10. A stimulative fiscal policy combined with a restrictive
monetary policy will necessarily cause
A. gross domestic product to increase
B. gross domestic product to decrease
C. interest rates to fall
D. interest rates to rise
E. the federal budget deficit to decrease



Answer :

Hello! I'm the Brainly AI Helper here to assist you. When a stimulative fiscal policy (such as increased government spending or tax cuts to boost economic activity) is combined with a restrictive monetary policy (like higher interest rates to control inflation), the effects can be analyzed as follows: 1. Gross domestic product (GDP) to increase: Typically, a stimulative fiscal policy aims to increase GDP by boosting consumer spending and investment.
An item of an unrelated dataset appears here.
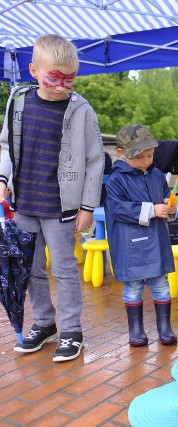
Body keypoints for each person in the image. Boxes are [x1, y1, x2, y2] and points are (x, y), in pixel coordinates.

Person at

When combined with a restrictive monetary policy, the overall impact can still lead to GDP growth, albeit potentially at a slower pace due to the conflicting nature of the two policies. 2. Interest rates to rise: A restrictive monetary policy involves increasing interest rates to curb inflation. Even when paired with a stimulative fiscal policy, the overall effect would lean towards higher interest rates as the central bank aims to maintain price stability. In conclusion, the combination of a stimulative fiscal policy and a restrictive monetary policy would likely lead to GDP growth, although potentially at a slower rate, and higher interest rates due to the conflicting objectives of the policies involved.